Washington fighting over premiums while prices keep rising

Authored by Josh Archambault 

Washington’s recent shutdown theater over who pays for the COVID-era “extra” Affordable Care Act/Obamacare subsidies is loud and familiar—and misses the mark. The spotlight is on insurance premiums and how much will be covered by individuals versus taxpayers. But the real issue isn’t who pays for high prices, it’s why those prices are so high in the first place.

States shouldn’t wait for D.C. to “fix” healthcare. They have the power and responsibility to tackle the root causes of rising costs: opaque pricing, misaligned incentives, limited provider supply, and outdated regulations—which also happen to be some of the same  forces driving up insurance premiums. Here are a few examples of smart state policies that lower costs, expand access, and create a more competitive, patient-centered system.

Examples of Good Policy

Codify Price Transparency at All Facilities

Federal rules require price transparency, but those rules could be weakened or repealed. States should lock in transparency by requiring that both cash and insured rates be publicly available at all times. Not every patient will shop, but many want to—and employers need this data to negotiate better deals. Transparent pricing holds systems accountable for both cost and quality, and voters overwhelmingly support it.

Stop Penalizing Patients Who Pay Lower Cash Rates

Cash prices are often lower than insurer-negotiated rates because they’re paid upfront. States should require insurers to count these payments toward patients’ deductibles, even if the provider is out-of-network. This empowers patients to shop for value and bypass network restrictions that inflate costs. States such as Arizona, Indiana, Maine, Nebraska, Oklahoma, Oregon, Tennessee, and Texas have already moved in this direction.

Reward Patients and Providers Who Deliver Ethical Prices

If a patient chooses a lower-cost provider, they should share in the savings. Shared savings programs—already used for public employees in several states—can be expanded to all non-emergency services, in or out of network. States like Iowa have introduced strong bills, but entrenched interests have fought hard to block them.

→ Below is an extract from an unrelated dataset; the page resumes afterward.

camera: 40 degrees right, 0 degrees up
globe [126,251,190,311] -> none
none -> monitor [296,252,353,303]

Leverage the Skills of All Providers

We don’t have enough providers to meet demand. States should revisit scope-of-practice laws (which determine what providers you can see for what kinds of care) and allow providers to work at the top of their license. That includes letting pharmacists diagnose and prescribe, and allowing nurse practitioners to practice independently. States that have done so have increased access and lowered costs. States should also streamline the path for highly trained international physicians to practice in the U.S.

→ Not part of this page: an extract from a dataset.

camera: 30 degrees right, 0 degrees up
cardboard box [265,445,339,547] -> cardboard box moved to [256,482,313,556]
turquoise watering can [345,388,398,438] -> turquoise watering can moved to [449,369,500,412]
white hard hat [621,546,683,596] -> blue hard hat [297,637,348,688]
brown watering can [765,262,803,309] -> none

Expand Access Through Telehealth

COVID prompted major telehealth reforms, but huge gaps remain. Few states offer streamlined, cross-state registration for providers. States, like Florida, that have seen a surge of helpful behavioral health providers, especially counselors and social workers, are a good example. This is a game-changer for rural areas and mental health deserts.

Examples of Bad Policy

Unfortunately, not all “reforms” result in better outcomes or less expensive options. Below are two examples from the telehealth policy arena.

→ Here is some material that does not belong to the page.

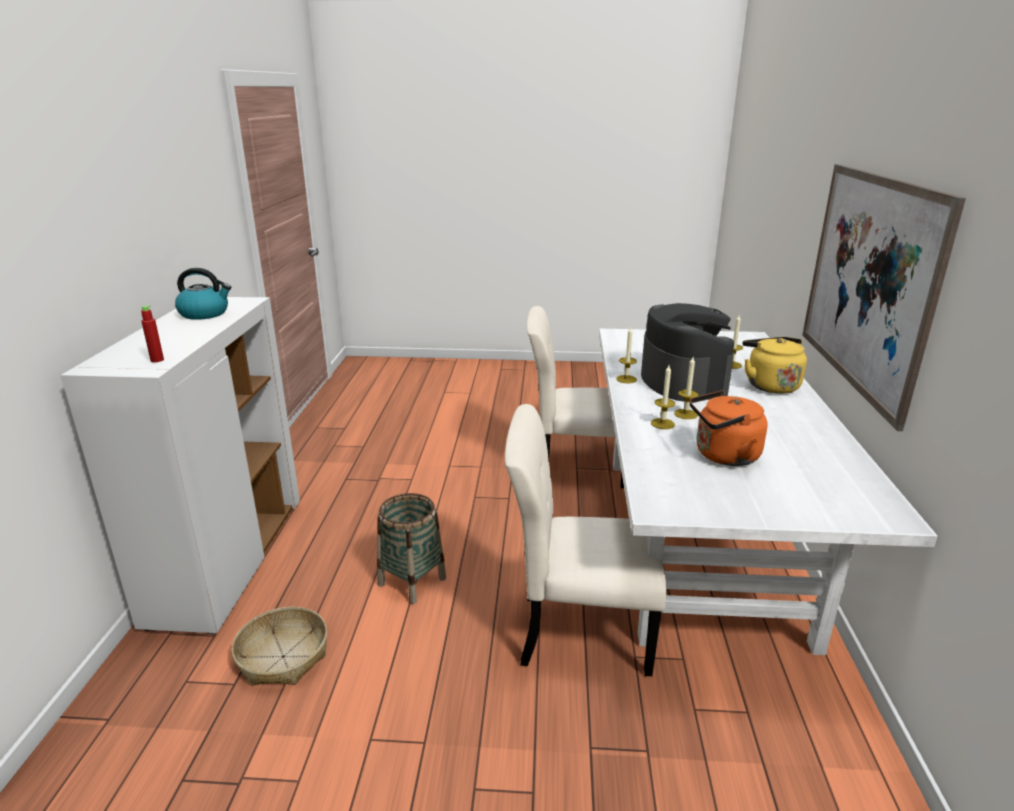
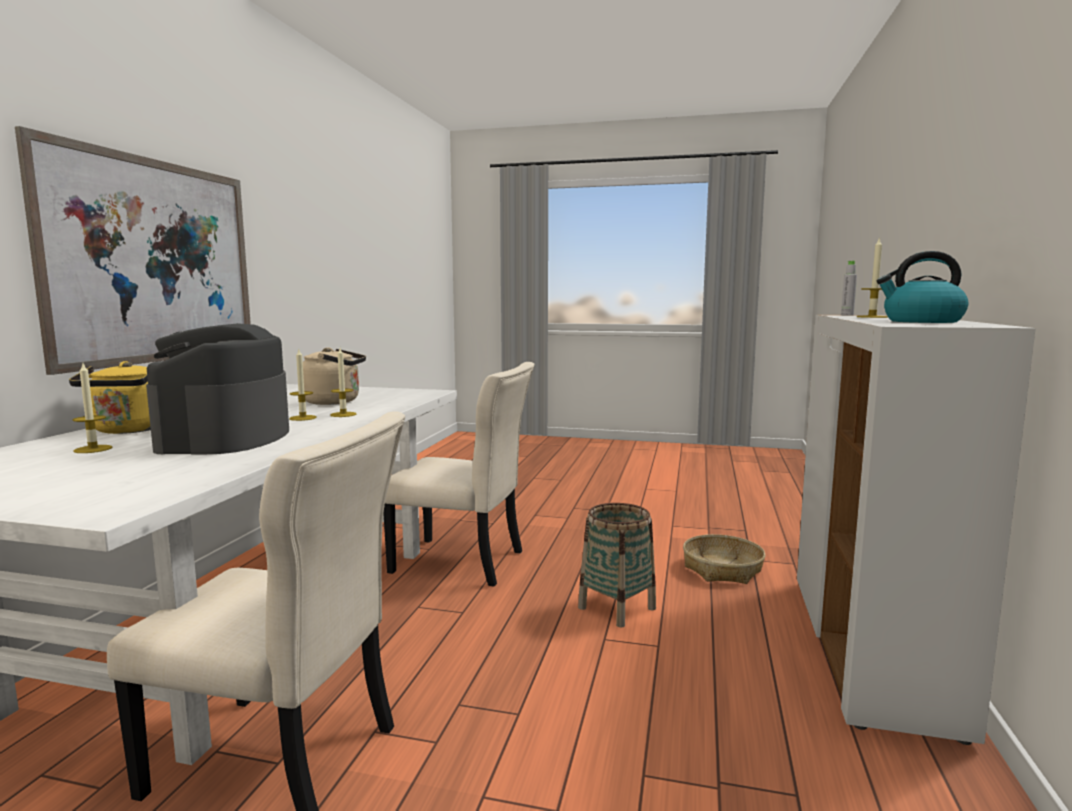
camera: 170 degrees left, 15 degrees down
red bottle [141,305,164,362] -> grey bottle [841,261,857,316]
candle [616,327,637,383] -> candle moved to [857,239,888,318]
orange kettle [689,390,768,466] -> beige kettle [303,347,366,405]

Outdated Barriers to Telehealth

Some states still require an in-person visit before a telehealth relationship can begin, or prohibit asynchronous (non-live) communication. In an age of smartphones and wearables, these rules are obsolete. They’re especially harmful for behavioral health, postpartum care, and chronic disease management, where patients may prefer text or audio first. Tennessee is one example of a state that still requires an in-person visit before any telehealth service.

Payment Parity Mandates

More than 20 states still require insurers to pay the same rate for telehealth as for in-person care. These mandates lock in high prices and discourage innovation. Worse, they guarantee an inflated payment for basic services, driving up costs without improving outcomes.

The Cost and Harm of Inaction

Anti-competitive, anti-patient policies hurt family budgets, limit access, and pour more money into a bloated healthcare system with uneven results. Worse, more than one-in-three Americans say they have gone without care because it was simply too expensive.

These costs trickle down to employers and families through higher premiums and deductibles. It doesn’t get the same headlines as egg or beef prices, but healthcare inflation has outpaced nearly every other sector for decades. And it continues to be the leading cause of personal bankruptcy in the United States. We all pay more and get less.

Inaction has created geographic healthcare deserts that leave patients who live in them with few options. Rural communities face long waits or long drives. Time-strapped workers delay care. New parents miss critical follow-ups that could prevent complications.

A Better Agenda for States

States should focus on four practical priorities:

1. Expand new care options

2. Remove barriers that prevent fully leveraging the healthcare workforce and available technology

3. Enforce price clarity to jumpstart a functional market for non-emergency services

4. Stop making it worse by passing special interest mandates or making it harder for new entrants into the market. 

If full reform isn’t politically feasible right away, states can start with their own public employee plans. These reforms ripple out, lowering costs and expanding options for the broader population.

When the dust settles in Washington, the core problems in healthcare will remain. We’ll just know who’s footing the bill while D.C. is rearranging deck chairs. If we want lower premiums, we need to lower the cost of care. States have the tools. It’s time to use them.

Josh Archambault is president of Reformers Academy and a senior fellow at Cicero Institute.